Cómo será la "ganadería del futuro" con la ayuda de la genética

Cómo será la "ganadería del futuro" con la ayuda de la genética

La Edición Génica permitirá el desarrollo de rodeos mejor adaptados al ambiente y favorecerá el bienestar animal. Esta técnica se complementa con el cruzamiento de razas pero obtiene resultados inmediatos a nivel productivo.

El cruzamiento de razas como herramienta para mejorar la genética en la ganadería muchas veces no es suficiente para superar barreras que otras técnicas permiten alcanzar en tiempo y forma. Una de ellas es la Edición Génica (EG) que brinda la posibilidad de lograr genotipos mejorados en una sola generación logrando un ahorro sustancial de tiempo y recursos que permitirían potenciar los programas de mejoramiento de la Región.

Desde el Programa de Biotecnología del Instituto Nacional de Tecnología Agropecuaria (INTA) aseguran que este desarrollo “representa una revolución tecnológica pocas veces vista, debido no sólo a sus particulares ventajas técnicas sino a la posibilidad de introducir modificaciones genéticas con alta eficiencia e inusitada velocidad”, según explicó el coordinador Sergio Feingold.

Los especialistas explican que un animal expresa a través del fenotipo todas sus características productivas: carne, leche, lana. Es todo lo que un animal hace o parece. Está determinado por su genética y por el efecto que tenga el ambiente sobre la misma. A lo largo de su evolución, los animales se fueron cruzando entre sí para lograr lo mejor de cada raza.
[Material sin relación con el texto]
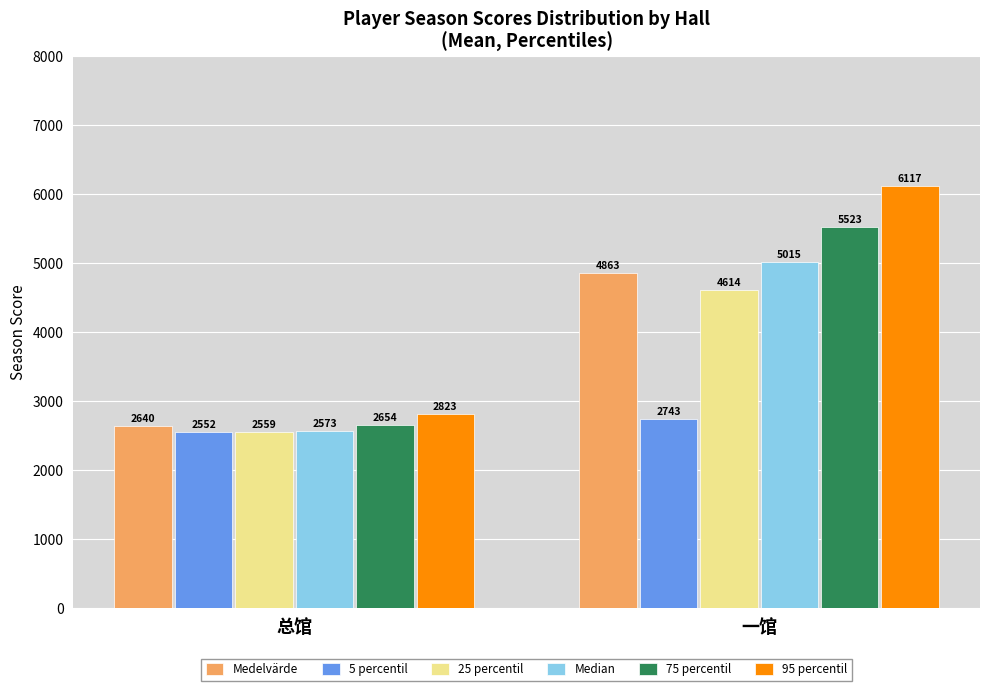

Is it true that Median equals 8271.6 at 一馆?

False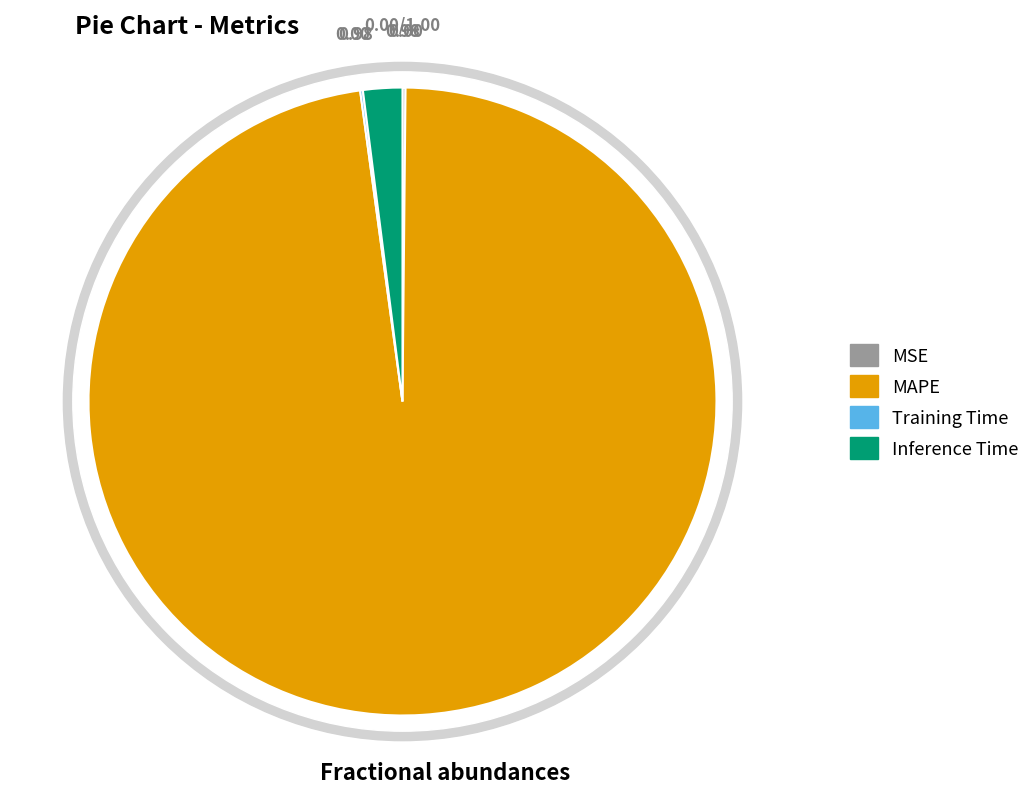

What is the total percentage of Training Time and MAPE?

97.8%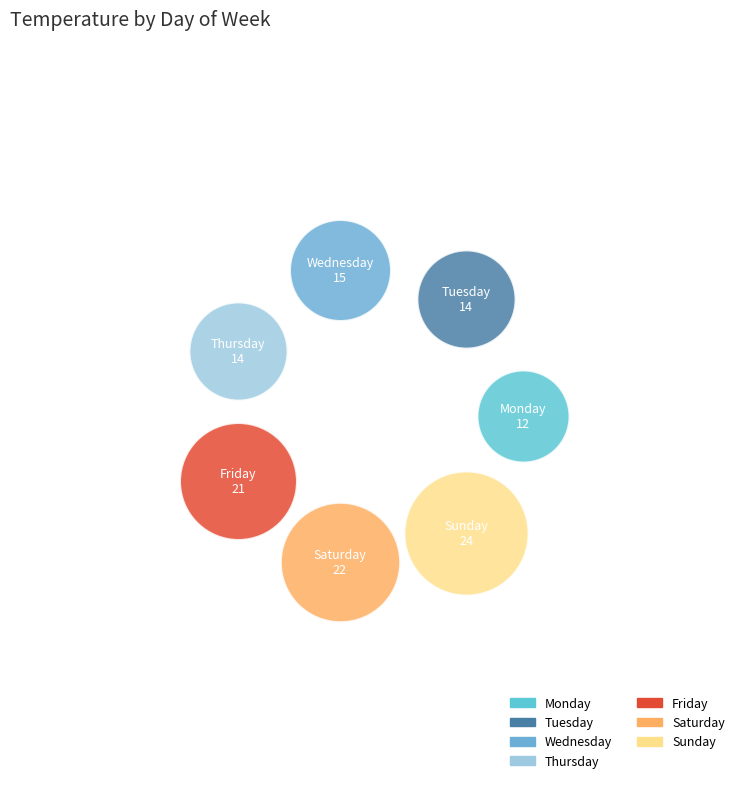

What are all the series names shown in the legend?

Monday, Tuesday, Wednesday, Thursday, Friday, Saturday, Sunday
La mejora de una raza o de una especie lleva muchas generaciones de cruzamientos.

Nicolás Mucci, investigador del Laboratorio de Biotecnología de la Reproducción de la Estación Experimental Agropecuaria (EEA) que el INTA tiene en Balcarce, explicó que “una vez que se conoce cómo está codificada esa información dentro del genoma de un animal y de desarrollar técnicas que permiten modificar el ADN en forma precisa, lo único que resta es acelerar los cambios en la producción”.

“El gran cambio de paradigma de la EG es que se puede mejorar la producción en términos cuantitativos y cualitativos, de golpe y de manera muy precisa, en muy pocas generaciones o incluso en una sola”, manifestó el científico.

Esta técnica es una herramienta más, pero no viene a reemplazar a otras que ya existen como la genética de cruzamiento; pero permite llegar a resultados que con otras herramientas es imposible alcanzar para que un animal adquiera características determinadas de una manera abrupta”.

Según Mucci, “la EG, apoyada en biotécnicas reproductivas existentes, constituye un avance significativo en las tecnologías de modificación genética con un consecuente impacto en el aumento de la variabilidad“. Mediante esta herramienta es posible incorporar, en el genoma de los animales, alelos, genes o rasgos deseables de otras razas, o bien inhibirlos para mejorar la producción y calidad de los alimentos, así como favorecer el bienestar animal.

A modo de ejemplos, se pueden generar animales que produzcan leche de mejor calidad nutricional o con inhibición en la secreción de proteínas alergénicas. También se puede lograr la ausencia de cuernos y derivar éste carácter a la progenie para evitar el desmoche químico o “al hierro”, que se realiza en los primeros meses de vida en terneros de razas lecheras, lo que contribuye al bienestar animal y al manejo del rodeo.

Los microorganismos ruminales también pueden ser editados para mejorar la digestibilidad o reducir la producción de gas metano asociado con el efecto invernadero.

Otras posibilidades que barajó el investigador de la EEA-Balcarce fue la de editar una línea de cerdos para que sean resistentes a un determinado virus. “¿Imaginate si pudiéramos editar el genoma para que las vacas sean resistentes a la aftosa?”, se entusiasmó Mucci quien sostuvo que “rápidamente eso genera un cambio en la producción, es un valor diferencial que va a tener ese producto”.